#### Given records

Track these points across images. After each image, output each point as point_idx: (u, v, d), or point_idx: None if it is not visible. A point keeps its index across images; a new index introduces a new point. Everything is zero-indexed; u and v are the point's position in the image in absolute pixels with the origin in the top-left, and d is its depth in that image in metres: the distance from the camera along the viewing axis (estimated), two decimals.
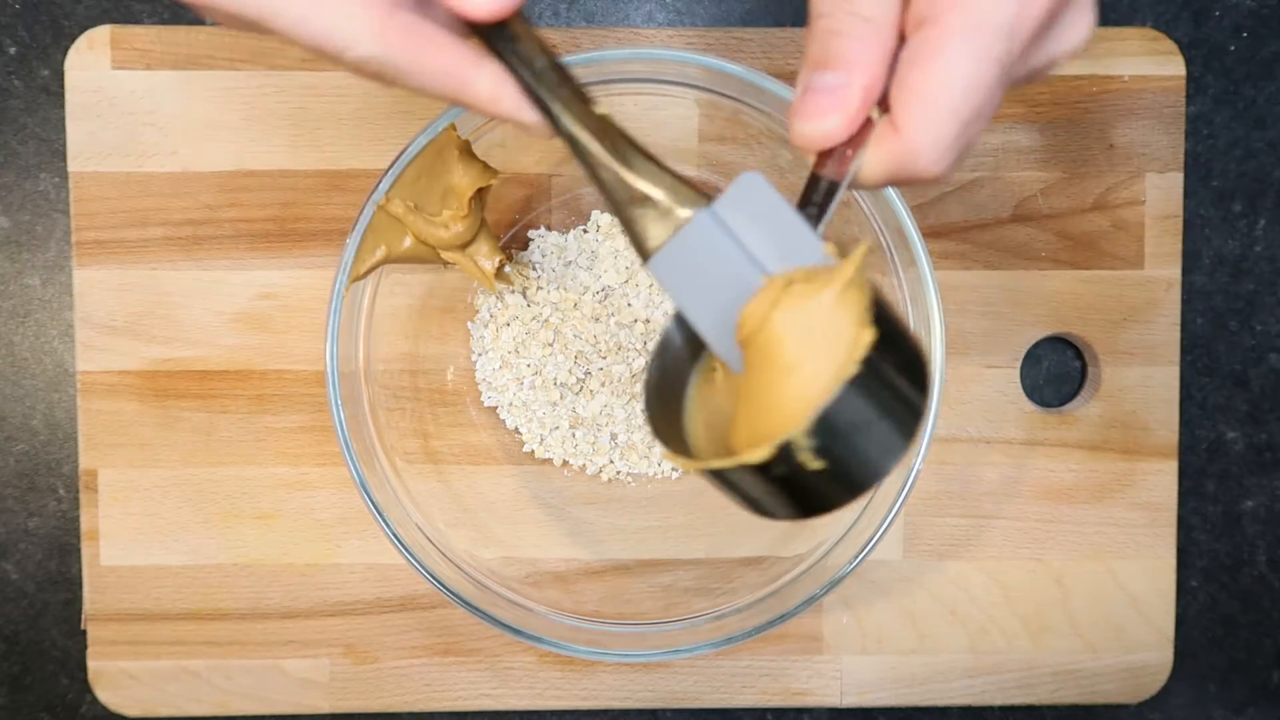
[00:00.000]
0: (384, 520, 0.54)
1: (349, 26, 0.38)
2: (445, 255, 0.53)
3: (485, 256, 0.53)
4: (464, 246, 0.53)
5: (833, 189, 0.38)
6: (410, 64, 0.39)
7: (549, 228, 0.60)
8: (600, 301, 0.59)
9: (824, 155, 0.39)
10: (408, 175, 0.51)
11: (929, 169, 0.37)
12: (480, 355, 0.60)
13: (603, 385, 0.59)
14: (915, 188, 0.46)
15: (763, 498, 0.38)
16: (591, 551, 0.61)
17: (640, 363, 0.59)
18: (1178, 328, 0.61)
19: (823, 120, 0.37)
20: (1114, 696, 0.62)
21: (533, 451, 0.60)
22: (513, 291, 0.59)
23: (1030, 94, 0.60)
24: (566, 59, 0.52)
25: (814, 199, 0.39)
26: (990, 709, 0.63)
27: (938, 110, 0.36)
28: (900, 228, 0.53)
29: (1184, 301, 0.62)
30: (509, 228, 0.60)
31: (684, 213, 0.39)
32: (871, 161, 0.38)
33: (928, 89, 0.36)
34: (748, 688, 0.62)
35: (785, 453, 0.35)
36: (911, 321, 0.55)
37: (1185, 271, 0.62)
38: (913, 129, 0.36)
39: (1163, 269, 0.60)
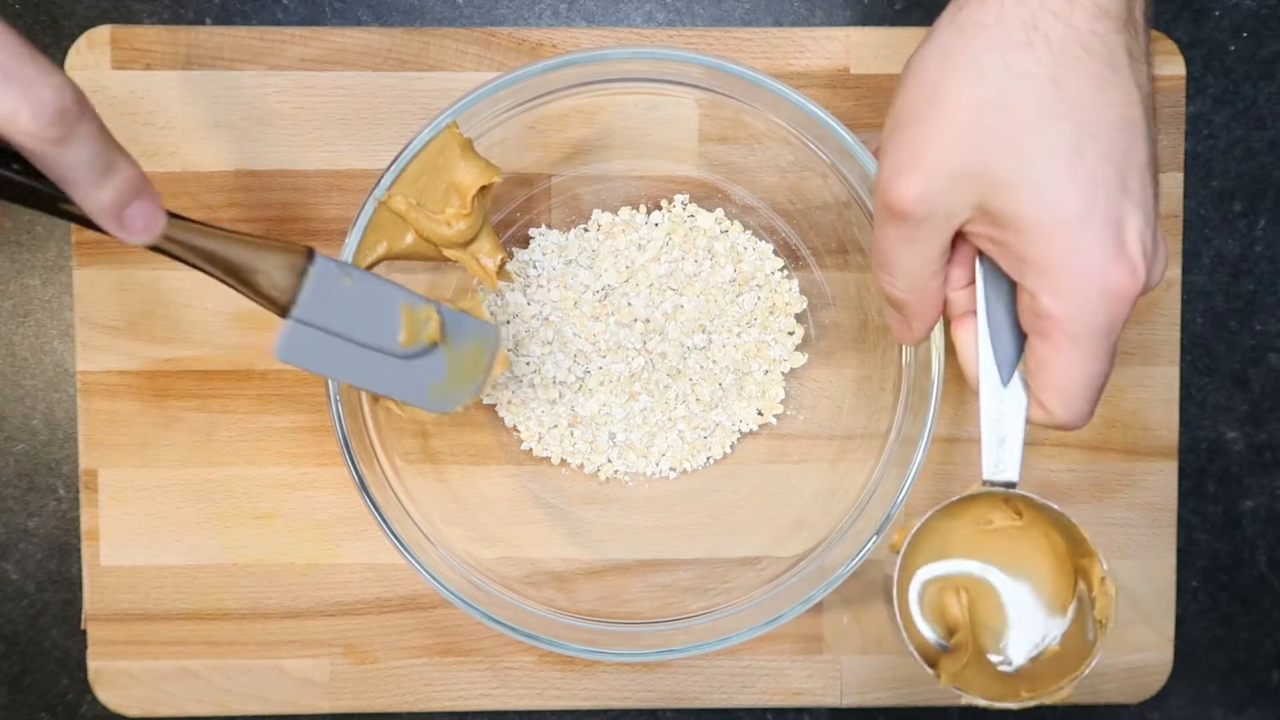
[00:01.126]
0: (383, 519, 0.54)
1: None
2: (448, 253, 0.53)
3: (487, 254, 0.53)
4: (466, 244, 0.53)
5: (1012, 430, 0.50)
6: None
7: (549, 226, 0.60)
8: (600, 300, 0.59)
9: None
10: (410, 172, 0.51)
11: (1078, 427, 0.47)
12: None
13: (602, 384, 0.59)
14: None
15: None
16: (590, 551, 0.61)
17: (640, 361, 0.59)
18: (1178, 328, 0.61)
19: (902, 340, 0.52)
20: (1114, 696, 0.62)
21: (531, 450, 0.60)
22: (513, 289, 0.59)
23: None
24: (564, 59, 0.52)
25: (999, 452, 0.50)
26: (990, 709, 0.63)
27: (1072, 400, 0.46)
28: None
29: (1184, 301, 0.62)
30: (509, 226, 0.60)
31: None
32: (1032, 416, 0.48)
33: (1063, 389, 0.46)
34: (747, 688, 0.62)
35: None
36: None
37: (1185, 271, 0.62)
38: (1060, 414, 0.47)
39: None
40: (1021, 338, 0.48)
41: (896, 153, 0.45)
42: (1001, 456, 0.49)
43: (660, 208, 0.60)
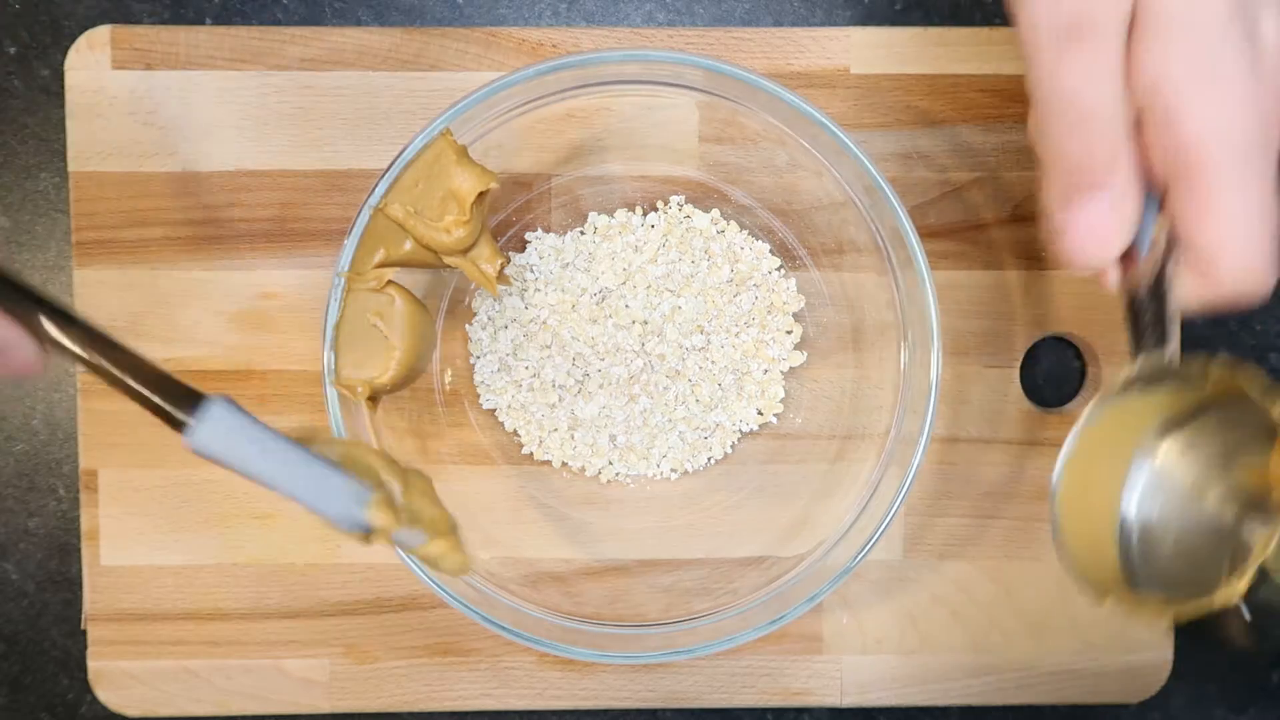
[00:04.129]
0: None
1: None
2: (447, 259, 0.53)
3: (487, 260, 0.53)
4: (466, 251, 0.53)
5: (1160, 307, 0.40)
6: None
7: (546, 230, 0.60)
8: (598, 303, 0.59)
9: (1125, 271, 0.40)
10: (406, 180, 0.51)
11: (1258, 297, 0.38)
12: (478, 357, 0.60)
13: (601, 387, 0.59)
14: None
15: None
16: (590, 552, 0.61)
17: (638, 363, 0.59)
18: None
19: (1103, 244, 0.39)
20: (1114, 696, 0.62)
21: (531, 453, 0.60)
22: (510, 294, 0.59)
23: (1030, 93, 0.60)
24: (560, 62, 0.52)
25: (1145, 323, 0.40)
26: (990, 709, 0.63)
27: (1239, 252, 0.37)
28: (897, 228, 0.53)
29: None
30: (508, 228, 0.60)
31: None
32: (1192, 301, 0.39)
33: (1228, 234, 0.37)
34: (748, 688, 0.62)
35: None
36: (909, 321, 0.55)
37: None
38: (1228, 275, 0.38)
39: None
40: (1153, 213, 0.40)
41: None
42: (1157, 339, 0.41)
43: (657, 209, 0.60)
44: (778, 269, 0.60)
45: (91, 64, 0.59)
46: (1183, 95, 0.37)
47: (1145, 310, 0.40)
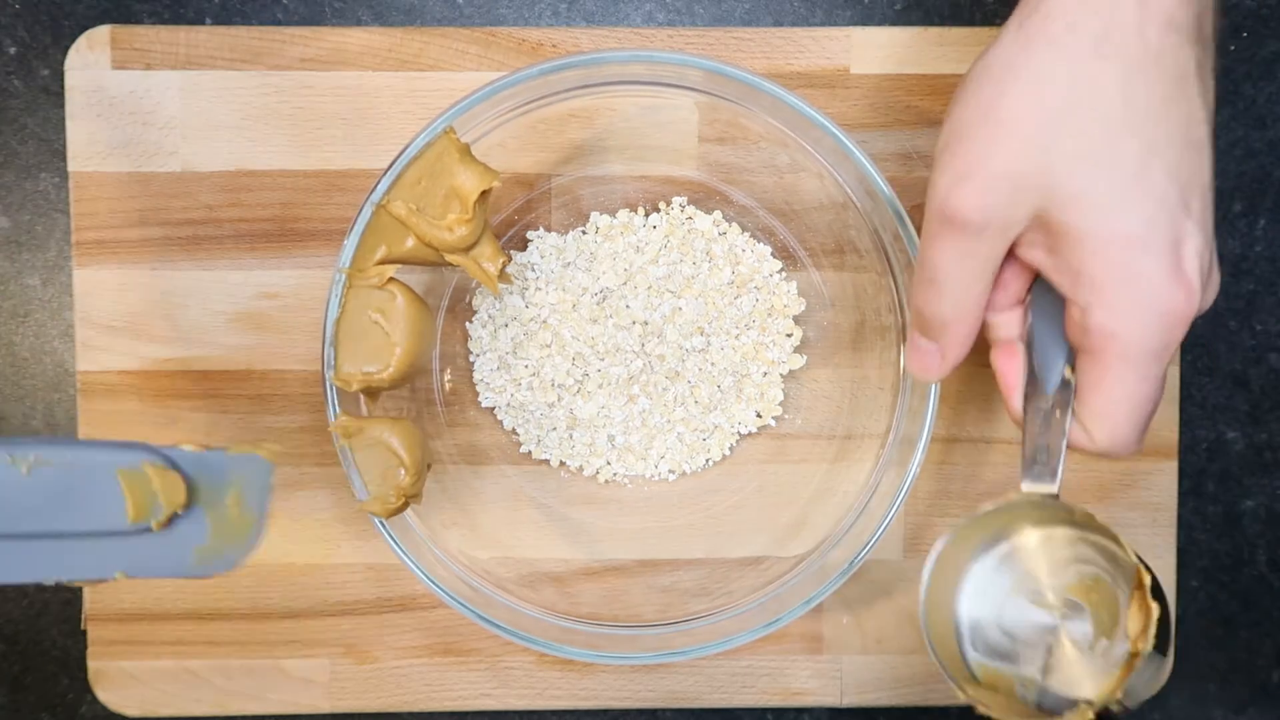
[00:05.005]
0: (379, 520, 0.54)
1: None
2: (449, 257, 0.53)
3: (489, 259, 0.53)
4: (468, 249, 0.53)
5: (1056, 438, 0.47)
6: None
7: (548, 229, 0.60)
8: (598, 303, 0.59)
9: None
10: (409, 178, 0.51)
11: (1122, 455, 0.46)
12: (478, 356, 0.60)
13: (600, 387, 0.59)
14: None
15: None
16: (588, 552, 0.61)
17: (638, 364, 0.59)
18: None
19: (925, 375, 0.48)
20: None
21: (530, 452, 0.60)
22: (511, 292, 0.59)
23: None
24: (562, 62, 0.52)
25: (1038, 450, 0.47)
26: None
27: (1118, 425, 0.44)
28: (897, 229, 0.53)
29: None
30: (509, 228, 0.60)
31: None
32: (1073, 441, 0.46)
33: (1109, 414, 0.44)
34: (748, 688, 0.62)
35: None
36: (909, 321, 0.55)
37: None
38: (1103, 440, 0.45)
39: None
40: (1065, 355, 0.47)
41: (956, 161, 0.43)
42: (1043, 466, 0.47)
43: (659, 210, 0.60)
44: (779, 271, 0.60)
45: (91, 64, 0.59)
46: (1099, 291, 0.43)
47: (1038, 439, 0.47)
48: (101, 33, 0.59)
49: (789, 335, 0.60)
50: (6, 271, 0.61)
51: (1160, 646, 0.47)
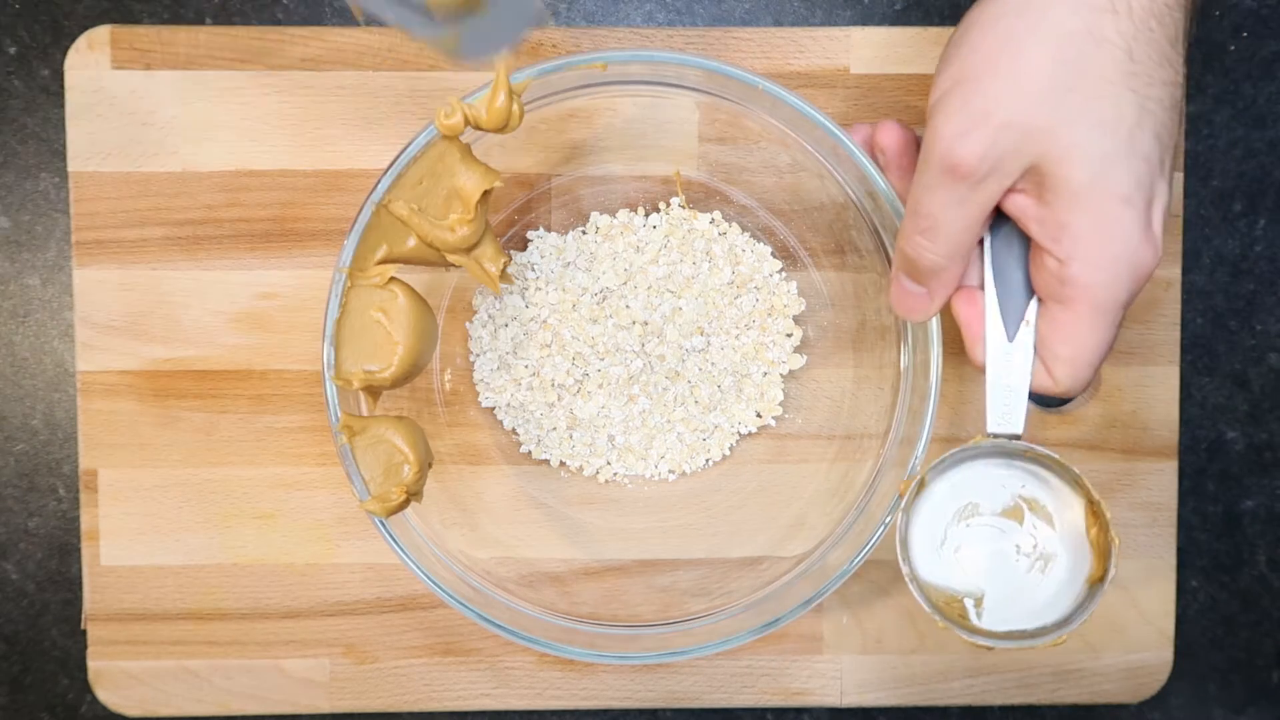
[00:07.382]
0: (380, 520, 0.54)
1: None
2: (450, 258, 0.53)
3: (490, 259, 0.53)
4: (470, 249, 0.53)
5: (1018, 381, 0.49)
6: None
7: (548, 229, 0.60)
8: (598, 303, 0.59)
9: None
10: (410, 178, 0.51)
11: (1076, 395, 0.49)
12: (478, 356, 0.60)
13: (600, 387, 0.59)
14: None
15: None
16: (588, 552, 0.61)
17: (638, 364, 0.59)
18: (1177, 327, 0.61)
19: (912, 316, 0.50)
20: (1114, 696, 0.62)
21: (530, 452, 0.60)
22: (511, 292, 0.59)
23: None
24: (563, 62, 0.52)
25: (999, 397, 0.50)
26: (990, 709, 0.63)
27: (1080, 368, 0.47)
28: (896, 229, 0.53)
29: (1184, 301, 0.62)
30: (509, 227, 0.60)
31: None
32: (1035, 384, 0.49)
33: (1073, 357, 0.47)
34: (748, 688, 0.62)
35: None
36: (910, 323, 0.55)
37: (1185, 271, 0.62)
38: (1065, 381, 0.47)
39: (1162, 268, 0.60)
40: (1028, 298, 0.48)
41: (962, 108, 0.43)
42: (1007, 408, 0.49)
43: (659, 210, 0.60)
44: (779, 271, 0.60)
45: (91, 64, 0.59)
46: (1081, 244, 0.44)
47: (1001, 382, 0.49)
48: (101, 33, 0.59)
49: (789, 335, 0.60)
50: (6, 271, 0.61)
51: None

########

What is needed> Taking the entries above, restate exactly those lines that fall between the line with "15: (763, 498, 0.38)" and the line with "27: (938, 110, 0.36)", keeping both of those lines too.

Reply>
15: (763, 498, 0.38)
16: (591, 551, 0.61)
17: (640, 363, 0.59)
18: (1178, 328, 0.61)
19: (823, 120, 0.37)
20: (1114, 696, 0.62)
21: (533, 451, 0.60)
22: (513, 291, 0.59)
23: (1030, 94, 0.60)
24: (566, 59, 0.52)
25: (814, 199, 0.39)
26: (990, 709, 0.63)
27: (938, 110, 0.36)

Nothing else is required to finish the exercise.